SpringBoard¶
In [1]:
from graphPlot import *
# Define an adjacency dictionary
A = {1:[2,3], 2:[4,5], 3:[6,7]}
# Create a SpringBoard object with a field constant `Q` and spring constant `k`
SB = SpringBoard(A, k = 1, Q = -1)
# Use `move()` to simulate the SpringBoard `deltaT` the time step, and `n` the number of timesteps:
SB.move(0.1, 500)
# call plot to show the image (you may have to execute the plot command twice if you are using Jupyter)
SB.plot()
Since SB is an object, we can move it more:
In [2]:
SB.move(0.1, 1000)
SB.plot()
SpringBoard Animation¶
In [3]:
from graphPlot import *
# Define a SpringBoard object
SB = SpringBoard({1:[2, 3, 7], 2:[3, 4], 3:[5], 4:[5, 6], 5:[7, 8, 6], 6:[8, 9, 10, 11], 7:[8]}, k=1, Q=-1)
# Create an animation object
ani = SB.animate(0.1, numFrames = 100, movesPerFrame = 75, xlim = [-6.5,6.5], ylim = [-6.5,6.5], size = (7,7))

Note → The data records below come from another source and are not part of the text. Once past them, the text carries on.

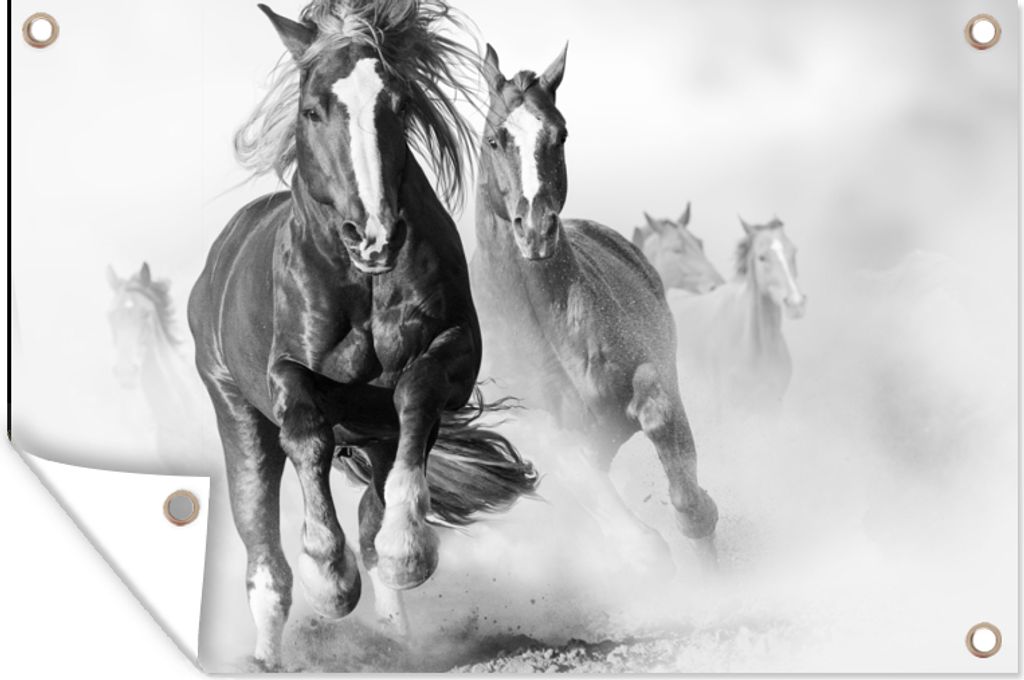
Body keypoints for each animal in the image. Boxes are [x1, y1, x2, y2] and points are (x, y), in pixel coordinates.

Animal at [188, 1, 536, 669]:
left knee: (374, 510)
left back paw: (397, 634)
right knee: (262, 546)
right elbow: (306, 432)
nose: (373, 235)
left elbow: (417, 395)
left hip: (374, 437)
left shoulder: (453, 354)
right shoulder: (285, 375)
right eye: (312, 109)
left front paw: (409, 550)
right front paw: (329, 578)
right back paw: (268, 654)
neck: (363, 283)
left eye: (398, 104)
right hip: (233, 411)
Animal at [469, 44, 718, 573]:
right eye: (496, 139)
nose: (535, 230)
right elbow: (632, 537)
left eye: (559, 134)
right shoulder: (549, 441)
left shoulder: (653, 376)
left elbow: (662, 422)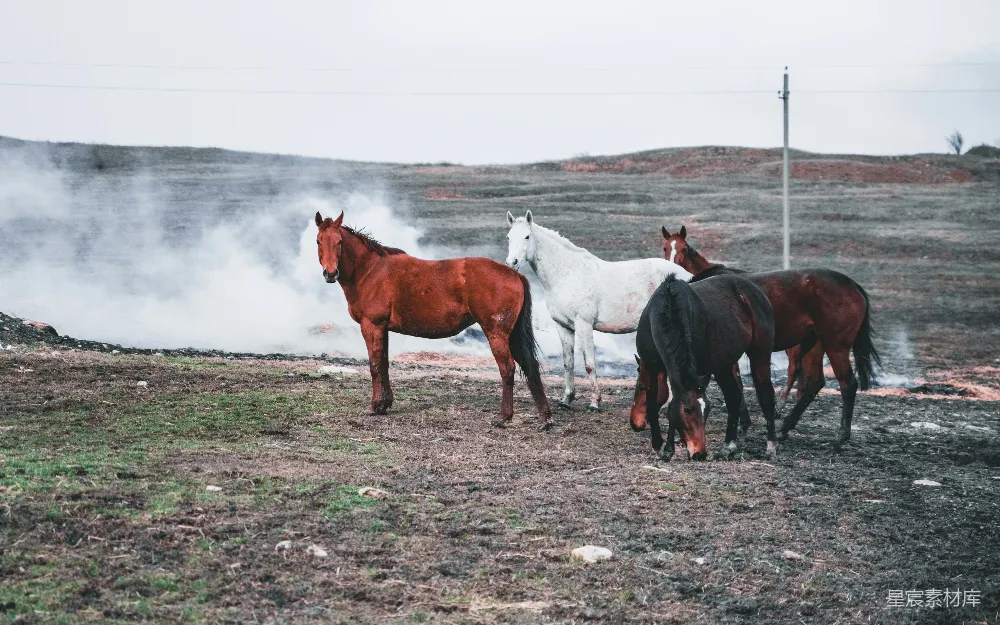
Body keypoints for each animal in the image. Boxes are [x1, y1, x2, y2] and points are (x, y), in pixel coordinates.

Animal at [315, 211, 551, 427]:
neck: (370, 270)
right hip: (512, 335)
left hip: (496, 333)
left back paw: (504, 416)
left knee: (507, 368)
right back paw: (545, 417)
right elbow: (384, 363)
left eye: (339, 241)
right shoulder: (383, 328)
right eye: (319, 241)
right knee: (530, 365)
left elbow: (374, 365)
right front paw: (385, 404)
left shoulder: (372, 325)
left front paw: (374, 405)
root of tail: (515, 274)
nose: (330, 273)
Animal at [504, 210, 692, 411]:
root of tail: (686, 276)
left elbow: (589, 364)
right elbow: (568, 363)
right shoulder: (563, 327)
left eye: (527, 236)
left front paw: (595, 402)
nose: (512, 262)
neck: (567, 274)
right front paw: (566, 399)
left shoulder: (584, 325)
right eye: (509, 237)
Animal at [632, 274, 778, 460]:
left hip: (760, 354)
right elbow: (658, 405)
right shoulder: (652, 367)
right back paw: (728, 446)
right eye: (687, 411)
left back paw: (771, 445)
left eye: (707, 410)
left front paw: (668, 449)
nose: (700, 453)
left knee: (766, 396)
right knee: (733, 397)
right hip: (724, 365)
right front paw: (661, 445)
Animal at [658, 225, 881, 447]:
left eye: (684, 249)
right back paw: (785, 428)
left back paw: (840, 435)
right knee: (814, 382)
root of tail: (852, 284)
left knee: (847, 384)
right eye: (665, 248)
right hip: (814, 344)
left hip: (836, 346)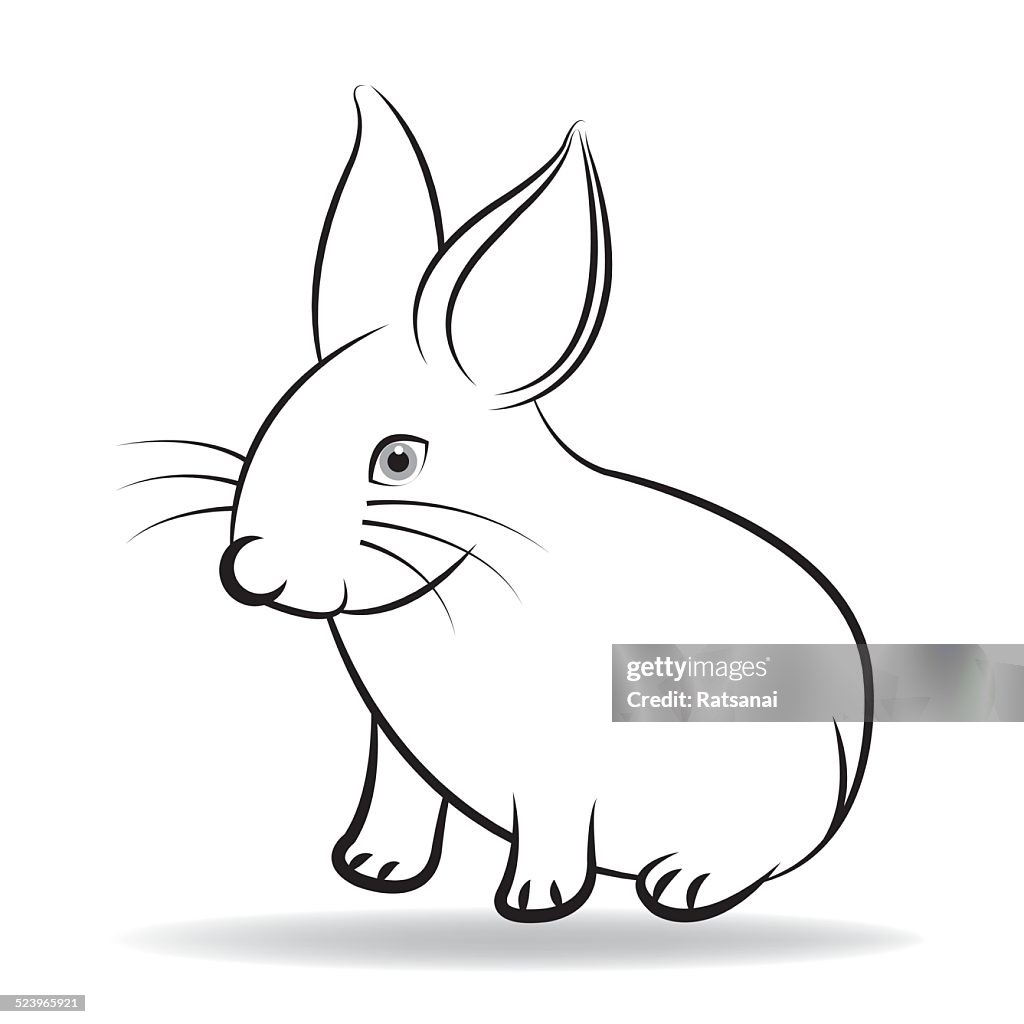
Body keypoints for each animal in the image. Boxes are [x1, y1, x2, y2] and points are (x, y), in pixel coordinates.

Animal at [128, 86, 873, 923]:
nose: (254, 572)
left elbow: (548, 824)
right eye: (274, 423)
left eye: (397, 460)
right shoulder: (395, 747)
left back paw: (686, 880)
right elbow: (401, 801)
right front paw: (374, 866)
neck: (477, 556)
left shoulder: (556, 755)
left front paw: (535, 900)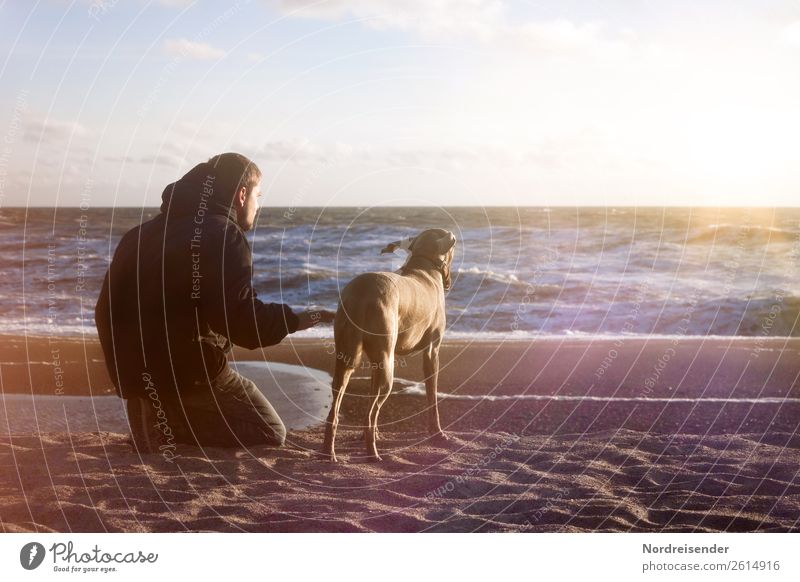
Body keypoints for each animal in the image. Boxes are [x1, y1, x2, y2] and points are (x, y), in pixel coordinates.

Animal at [320, 230, 456, 464]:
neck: (423, 267)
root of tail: (359, 294)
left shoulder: (376, 363)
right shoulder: (432, 352)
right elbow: (432, 397)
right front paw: (437, 433)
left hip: (348, 359)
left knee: (340, 406)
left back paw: (330, 451)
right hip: (387, 364)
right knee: (371, 413)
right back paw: (372, 452)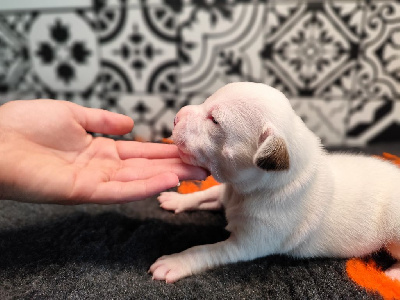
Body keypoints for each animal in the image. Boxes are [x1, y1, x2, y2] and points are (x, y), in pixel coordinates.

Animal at [148, 82, 400, 284]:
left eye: (215, 120)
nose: (176, 117)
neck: (244, 191)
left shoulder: (248, 244)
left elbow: (207, 251)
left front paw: (175, 262)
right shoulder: (228, 193)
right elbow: (206, 194)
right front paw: (178, 198)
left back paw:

# If you are working in a Jupyter Notebook, you can use IPython to create a JS animation. Otherwise, use plt.show()
from IPython.display import HTML
HTML(ani.to_jshtml())
Out[3]:
Graph¶
In [4]:
from graphPlot import *
# Define an adjacency dictionary
B = {1:[2,5,4], 2:[3], 3:[6,4], 5:[7,8], 6:[7,8]}
# Define a graph object
G = Graph(B)
# call `plot()`
G.plot()
We can access the adjacency matrix of the graph G:
In [5]:
G.adjacencyMatrix
Out[5]:
To randomly reset the node position and have the graph "settle" again, use random_reset():
In [6]:
G.random_reset()
G.plot()
Digraph Graph¶
Very similarly to the pprevious example, we can create a graph object but set isDigraph to true in order to set the graph type:
In [7]:
from graphPlot import *
# Define an adjacency dictionary
C = {1: [3,2], 2: [4], 3: [5,2], 4: [2, 5, 6], 5: [7, 8, 6], 6: [8], 7: [1, 5, 8], 8: [6, 7] , 9:[6], 10:[6], 11: [6]}
# Define a graph object and set `isDigraph` to True
D = Graph(C, isDigraph = True)
# call plot to show
D.plot()